[Description of the task] Please count the lines in the entries below that contain the word "Onderwerpen", and give only the number.

[Source material]

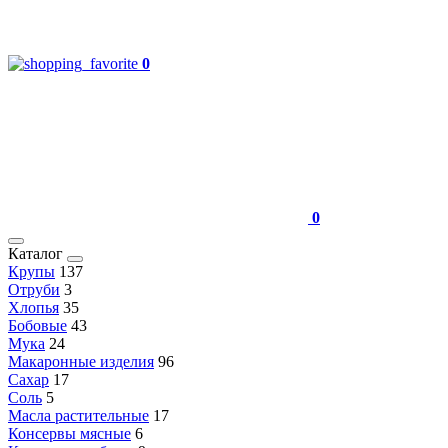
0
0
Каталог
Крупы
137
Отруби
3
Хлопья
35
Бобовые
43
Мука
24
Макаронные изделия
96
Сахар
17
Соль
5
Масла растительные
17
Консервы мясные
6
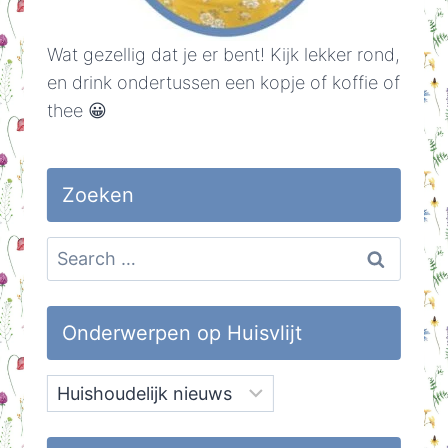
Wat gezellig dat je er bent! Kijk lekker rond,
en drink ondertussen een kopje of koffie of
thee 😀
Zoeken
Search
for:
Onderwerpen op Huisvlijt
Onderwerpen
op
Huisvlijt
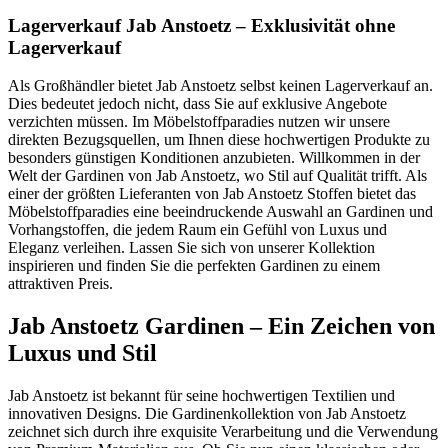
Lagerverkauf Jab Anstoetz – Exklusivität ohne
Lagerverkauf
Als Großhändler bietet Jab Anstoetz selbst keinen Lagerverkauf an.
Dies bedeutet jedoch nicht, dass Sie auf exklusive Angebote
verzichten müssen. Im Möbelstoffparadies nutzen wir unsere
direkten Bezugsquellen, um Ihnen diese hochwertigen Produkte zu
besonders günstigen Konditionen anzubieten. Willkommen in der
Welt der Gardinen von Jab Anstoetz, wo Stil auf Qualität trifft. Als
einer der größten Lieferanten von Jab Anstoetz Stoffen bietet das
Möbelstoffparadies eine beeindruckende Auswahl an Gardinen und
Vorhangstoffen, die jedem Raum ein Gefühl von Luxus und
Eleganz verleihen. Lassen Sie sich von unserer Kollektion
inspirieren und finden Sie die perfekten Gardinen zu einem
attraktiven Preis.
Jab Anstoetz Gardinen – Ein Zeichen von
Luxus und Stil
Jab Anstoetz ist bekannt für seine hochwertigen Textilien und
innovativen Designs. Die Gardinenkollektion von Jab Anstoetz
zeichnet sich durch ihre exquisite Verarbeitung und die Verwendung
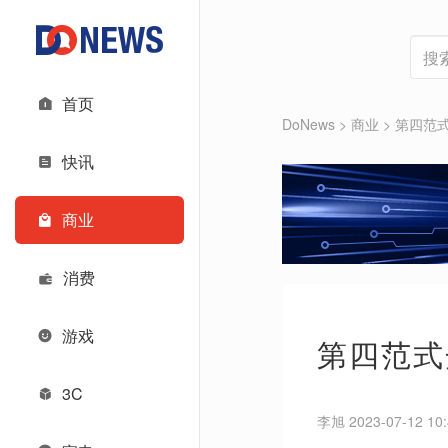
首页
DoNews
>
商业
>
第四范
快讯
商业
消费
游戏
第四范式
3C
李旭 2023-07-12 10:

[Output for this exercise] 2